The more you practice this, the more intuitive it will become over time.
What does this look like? It doesn’t need to be anything complicated – it might just come in the form of permission. If you’re working on a particular project, maybe today you choose something else from your to do list to work on. If you’re dealing with a personal dilemma, take a walk, listen to some music or go to a yoga class.
Take breaks and provide your mind and body with love and kindness.
If you’re up for it, one of my favorite journaling exercises is one that helps you find your happy place.
Make a list of activities that would make you really happy that you can every day. Try to get really into this exercise and list anything that you can do from 15 minutes to an hour. The more relaxing, fun or silly the better, but try and get super specific.
It’s helpful to choose activities that take different amounts of time, because what I’m going to ask you to do next is choose something from your list to do every day.
When you catch yourself stressing, refer back to your inspirational list – and viola! You’re officially excuse-free. If you’re in need of some ideas, I am happy to share some of my activities:
- Taking a bath and listening to a calming album like “Dark was the Night”
- Lighting palo santo wood or sage and enjoying a 15 minute meditation
- Curling up with a soft blanket, cup of rose tea and reading a chapter from my novel
- Having a 15 minute Meghan Trainor dance party (embarrassing yes … but true)
- Taking a restorative yoga class
Probably the first thing to slip on a bad day or week is the quality of foods on our plate. Stress can increase cravings for sugar and salt. In fact, craving salt is one of the telltale signs of adrenal imbalance. But eating clean will help balance your blood sugar and give you the physical and emotional energy to handle any curve balls that may be thrown your way.

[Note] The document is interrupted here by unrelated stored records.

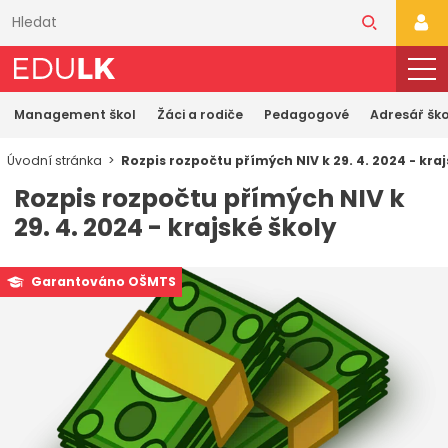
Přeskočit
k
PŘI
hlavnímu
obsahu
Management škol
Žáci a rodiče
Pedagogové
Adresář ško
Úvodní stránka
Rozpis rozpočtu přímých NIV k 29. 4. 2024 - kraj
Rozpis rozpočtu přímých NIV k
29. 4. 2024 - krajské školy
Garantováno OŠMTS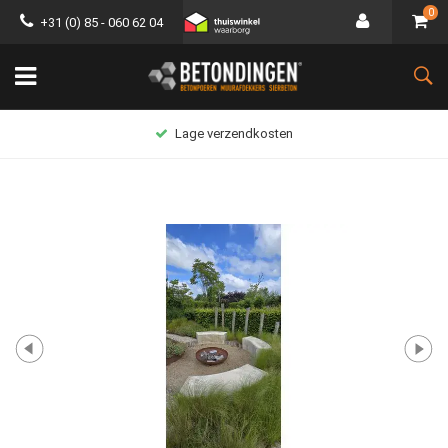
0
+31 (0) 85 - 060 62 04
Lage verzendkosten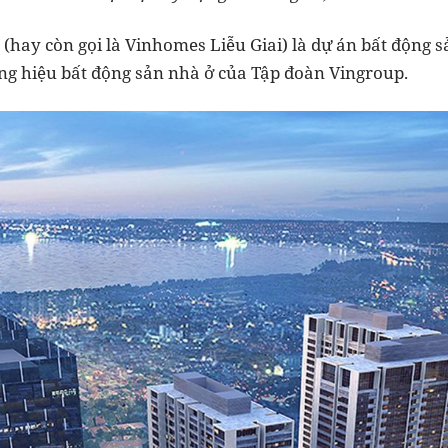
hay còn gọi là Vinhomes Liễu Giai) là dự án bất động sả
g hiệu bất động sản nhà ở của Tập đoàn Vingroup.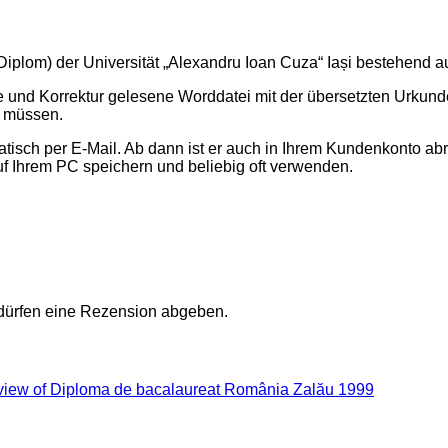
Diplom) der Universität „Alexandru Ioan Cuza“ Iași bestehend
te und Korrektur gelesene Worddatei mit der übersetzten Urku
n müssen.
sch per E-Mail. Ab dann ist er auch in Ihrem Kundenkonto abr
uf Ihrem PC speichern und beliebig oft verwenden.
 dürfen eine Rezension abgeben.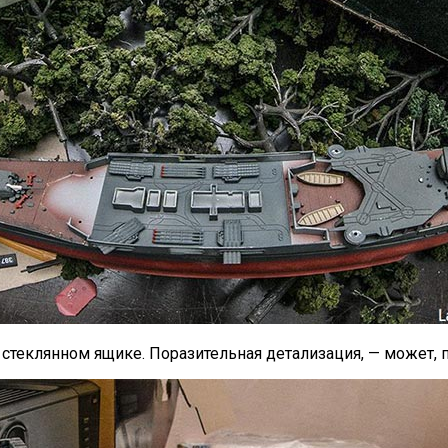
в стеклянном ящике. Поразительная детализация, — может, 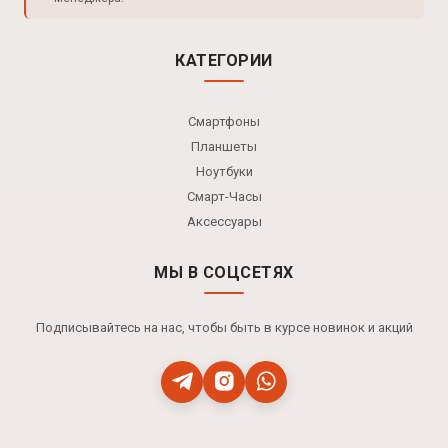
КАТЕГОРИИ
Смартфоны
Планшеты
Ноутбуки
Смарт-Часы
Аксессуары
МЫ В СОЦСЕТЯХ
Подписывайтесь на нас, чтобы быть в курсе новинок и акций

Exercise helps release endorphins that help to make us feel happier. They help combat rising stress levels and can help us to feel more balanced, light and free.
Rather than focusing on high intensity workouts that can exacerbate already tired adrenals, enjoy a low intensity type of workout such as time on the elliptical, a nice long walk outside or a yoga or pilates class.
Just like exercise helps combat stress, so does sleep. Sleep is the body’s time to rest and repair itself. Hormones such as serotonin and melatonin that are produced throughout the night counteract cortisol levels. Aim for at least 7 hours!
No matter how hard we try or where we live, we can’t always control the crazy world around us. But we can control the lens through which we look at the world and the way in which we choose to respond. Stressing about stressing or focusing on the negative will only perpetuate that experience. Regain composure by creating space and choose to respond rather than react.